Lui.
Je me suis laissé tenter par la renaissance de ce magazine qui avait succédé à Salut les copains dans ma jeunesse. Je me doutais bien que ce ne serait pas pareil, mais est-ce que la nostalgie allait jouer ?
Première différence : la revue est brochée, avec prix, titre et numéro sur la tranche. A propos de prix, 2,9 €, je me disais que cela devait cacher quelque chose, à moins que ce ne soit un prix de lancement.
J’ai vite compris en feuilletant le magazine. Il m’a fallu avaler 26 pages de pub pour arriver à l’édito de Frédéric BEIGBEDER, le directeur de la rédaction.
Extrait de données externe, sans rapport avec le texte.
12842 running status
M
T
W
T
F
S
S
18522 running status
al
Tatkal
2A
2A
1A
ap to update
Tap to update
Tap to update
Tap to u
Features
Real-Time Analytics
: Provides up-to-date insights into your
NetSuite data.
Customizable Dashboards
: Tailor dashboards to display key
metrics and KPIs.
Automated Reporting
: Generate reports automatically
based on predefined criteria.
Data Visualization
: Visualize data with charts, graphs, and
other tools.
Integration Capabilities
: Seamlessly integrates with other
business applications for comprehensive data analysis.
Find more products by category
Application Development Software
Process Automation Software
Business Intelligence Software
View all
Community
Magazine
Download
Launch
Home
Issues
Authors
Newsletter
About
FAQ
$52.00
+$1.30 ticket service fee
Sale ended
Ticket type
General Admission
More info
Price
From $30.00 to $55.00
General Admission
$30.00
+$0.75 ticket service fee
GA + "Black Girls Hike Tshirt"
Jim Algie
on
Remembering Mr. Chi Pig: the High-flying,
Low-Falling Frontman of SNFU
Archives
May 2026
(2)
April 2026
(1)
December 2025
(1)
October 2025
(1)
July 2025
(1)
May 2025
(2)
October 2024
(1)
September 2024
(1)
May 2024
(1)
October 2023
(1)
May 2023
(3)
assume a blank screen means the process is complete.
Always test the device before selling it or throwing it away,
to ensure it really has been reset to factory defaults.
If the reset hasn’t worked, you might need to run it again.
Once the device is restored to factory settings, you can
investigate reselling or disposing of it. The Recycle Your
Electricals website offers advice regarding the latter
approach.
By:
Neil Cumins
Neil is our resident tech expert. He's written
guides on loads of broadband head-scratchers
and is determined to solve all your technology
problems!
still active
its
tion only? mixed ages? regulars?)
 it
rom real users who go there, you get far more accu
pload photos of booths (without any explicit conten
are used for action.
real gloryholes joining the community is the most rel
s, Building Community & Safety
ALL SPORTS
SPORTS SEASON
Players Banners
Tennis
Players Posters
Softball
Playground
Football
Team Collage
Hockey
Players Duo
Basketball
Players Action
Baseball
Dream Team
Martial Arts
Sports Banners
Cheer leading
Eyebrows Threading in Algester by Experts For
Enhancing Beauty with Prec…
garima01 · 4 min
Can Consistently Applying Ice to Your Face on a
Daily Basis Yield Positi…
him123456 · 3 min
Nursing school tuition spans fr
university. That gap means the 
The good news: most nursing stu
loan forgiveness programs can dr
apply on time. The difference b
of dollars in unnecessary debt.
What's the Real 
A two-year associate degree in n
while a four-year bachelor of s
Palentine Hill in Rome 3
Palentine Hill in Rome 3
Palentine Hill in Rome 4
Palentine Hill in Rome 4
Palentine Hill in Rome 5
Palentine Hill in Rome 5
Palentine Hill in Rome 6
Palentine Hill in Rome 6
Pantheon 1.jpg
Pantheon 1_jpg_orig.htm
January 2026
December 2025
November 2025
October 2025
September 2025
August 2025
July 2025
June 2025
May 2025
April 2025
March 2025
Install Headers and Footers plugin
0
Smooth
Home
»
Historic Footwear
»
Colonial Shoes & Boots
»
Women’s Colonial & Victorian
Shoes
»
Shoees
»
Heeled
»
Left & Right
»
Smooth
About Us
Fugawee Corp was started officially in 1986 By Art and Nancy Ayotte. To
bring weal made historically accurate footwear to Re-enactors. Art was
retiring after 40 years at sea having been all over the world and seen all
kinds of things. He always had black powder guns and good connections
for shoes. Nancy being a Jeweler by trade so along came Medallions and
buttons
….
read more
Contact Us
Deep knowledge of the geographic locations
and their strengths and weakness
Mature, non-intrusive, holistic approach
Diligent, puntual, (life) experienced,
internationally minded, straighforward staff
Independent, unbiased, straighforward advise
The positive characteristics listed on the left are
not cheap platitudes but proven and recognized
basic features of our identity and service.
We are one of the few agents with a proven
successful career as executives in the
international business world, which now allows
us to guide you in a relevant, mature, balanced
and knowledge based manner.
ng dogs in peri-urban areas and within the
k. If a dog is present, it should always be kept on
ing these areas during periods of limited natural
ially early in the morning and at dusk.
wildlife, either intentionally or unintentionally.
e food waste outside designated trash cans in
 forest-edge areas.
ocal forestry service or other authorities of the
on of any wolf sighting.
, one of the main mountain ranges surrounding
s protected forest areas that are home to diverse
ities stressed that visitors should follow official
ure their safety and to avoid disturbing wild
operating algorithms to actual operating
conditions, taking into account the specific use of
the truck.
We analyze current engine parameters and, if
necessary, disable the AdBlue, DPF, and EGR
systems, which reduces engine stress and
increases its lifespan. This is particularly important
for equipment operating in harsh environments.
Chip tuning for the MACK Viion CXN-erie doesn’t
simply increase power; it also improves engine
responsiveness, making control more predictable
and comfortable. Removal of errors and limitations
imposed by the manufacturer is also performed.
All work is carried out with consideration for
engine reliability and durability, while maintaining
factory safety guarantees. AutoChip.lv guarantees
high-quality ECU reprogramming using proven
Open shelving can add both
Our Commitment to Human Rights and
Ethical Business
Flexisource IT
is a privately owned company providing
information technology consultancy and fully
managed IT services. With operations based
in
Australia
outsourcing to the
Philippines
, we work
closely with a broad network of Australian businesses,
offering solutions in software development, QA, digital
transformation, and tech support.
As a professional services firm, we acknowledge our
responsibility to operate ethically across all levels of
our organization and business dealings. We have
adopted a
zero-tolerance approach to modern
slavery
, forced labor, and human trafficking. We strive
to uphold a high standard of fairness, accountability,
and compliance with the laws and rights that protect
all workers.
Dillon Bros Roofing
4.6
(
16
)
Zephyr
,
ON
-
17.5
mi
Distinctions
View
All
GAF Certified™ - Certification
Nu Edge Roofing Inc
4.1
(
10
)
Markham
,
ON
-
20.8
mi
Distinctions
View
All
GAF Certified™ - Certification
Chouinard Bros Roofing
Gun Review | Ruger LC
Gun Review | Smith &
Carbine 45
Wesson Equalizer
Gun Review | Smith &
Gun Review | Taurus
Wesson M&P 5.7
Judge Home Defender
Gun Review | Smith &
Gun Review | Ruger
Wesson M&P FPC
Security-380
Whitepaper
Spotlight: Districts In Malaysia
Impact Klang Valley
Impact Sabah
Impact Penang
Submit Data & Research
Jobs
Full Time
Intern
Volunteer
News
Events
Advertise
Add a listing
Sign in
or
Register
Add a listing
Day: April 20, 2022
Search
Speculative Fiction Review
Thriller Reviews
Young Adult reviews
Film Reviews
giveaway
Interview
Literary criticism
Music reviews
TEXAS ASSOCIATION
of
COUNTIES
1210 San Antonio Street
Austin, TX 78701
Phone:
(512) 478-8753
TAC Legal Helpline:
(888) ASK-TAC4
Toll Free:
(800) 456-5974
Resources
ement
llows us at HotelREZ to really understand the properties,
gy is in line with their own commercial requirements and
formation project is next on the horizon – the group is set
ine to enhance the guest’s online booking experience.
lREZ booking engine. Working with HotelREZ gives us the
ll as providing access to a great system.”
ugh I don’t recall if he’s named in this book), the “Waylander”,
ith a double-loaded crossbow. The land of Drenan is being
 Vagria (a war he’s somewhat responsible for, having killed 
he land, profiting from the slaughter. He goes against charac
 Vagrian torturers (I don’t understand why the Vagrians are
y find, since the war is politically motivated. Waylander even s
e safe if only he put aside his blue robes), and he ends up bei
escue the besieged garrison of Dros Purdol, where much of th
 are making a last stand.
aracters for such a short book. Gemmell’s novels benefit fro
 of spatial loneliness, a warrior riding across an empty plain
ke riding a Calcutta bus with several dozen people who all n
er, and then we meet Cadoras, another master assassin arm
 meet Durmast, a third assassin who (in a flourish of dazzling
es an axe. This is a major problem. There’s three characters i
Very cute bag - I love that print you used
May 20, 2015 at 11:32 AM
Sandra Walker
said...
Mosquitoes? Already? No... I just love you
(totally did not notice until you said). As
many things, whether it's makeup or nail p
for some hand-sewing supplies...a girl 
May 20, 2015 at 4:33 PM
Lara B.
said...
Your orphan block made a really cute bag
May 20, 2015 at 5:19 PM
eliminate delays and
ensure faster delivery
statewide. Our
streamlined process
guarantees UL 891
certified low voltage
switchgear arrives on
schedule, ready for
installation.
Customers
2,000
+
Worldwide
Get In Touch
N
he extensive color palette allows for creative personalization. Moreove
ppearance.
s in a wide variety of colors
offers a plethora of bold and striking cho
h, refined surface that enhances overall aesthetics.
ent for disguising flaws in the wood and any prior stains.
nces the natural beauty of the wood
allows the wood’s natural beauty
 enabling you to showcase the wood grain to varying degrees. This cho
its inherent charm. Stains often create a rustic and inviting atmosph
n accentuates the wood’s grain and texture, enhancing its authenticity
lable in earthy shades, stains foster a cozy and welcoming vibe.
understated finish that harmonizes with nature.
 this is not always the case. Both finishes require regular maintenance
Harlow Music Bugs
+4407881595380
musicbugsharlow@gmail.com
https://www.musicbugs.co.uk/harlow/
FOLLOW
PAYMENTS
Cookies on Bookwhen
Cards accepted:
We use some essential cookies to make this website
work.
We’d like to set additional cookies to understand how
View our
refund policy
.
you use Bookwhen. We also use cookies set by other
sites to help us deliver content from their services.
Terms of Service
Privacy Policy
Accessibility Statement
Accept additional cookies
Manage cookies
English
Puis de nouveau deux pages de pub avant un long entretien qui s’imposait avec Daniel FILIPACCHI, le créateur de l’original.
Suit une rubrique « La défonce du consommateur », dont je n’ai pas très bien compris s’il s’agissait de pub, d’info pub, ou d’une partie de la ligne éditoriale, mais en tout cas elle ne s’adressait pas à moi : des chaussures à 800 € ou une montre à 7 700 € : très peu pour moi.
Allions-nous retrouver les photos aguichantes de pinups ? Que nenni ! Les prises de vue ont peut-être évolué, mais je suis assez réfractaire aux effets que les photographes ont voulu donner à leurs modèles qui ne servent qu’à faire de la pub une fois de plus pour les accessoires qui apparaissent sur les photos : chaussures, jupe, robe, nuisette, culotte,…
Voilà, j’ai acheté, j’ai pesé, j’ai vu, j’ai lu (un peu),…je ne le referai plus. Incontestablement, Siné mensuel, que j’ai acheté en même temps, est vraiment d’avantage intéressant, et mérite bien son prix (quasiment le double).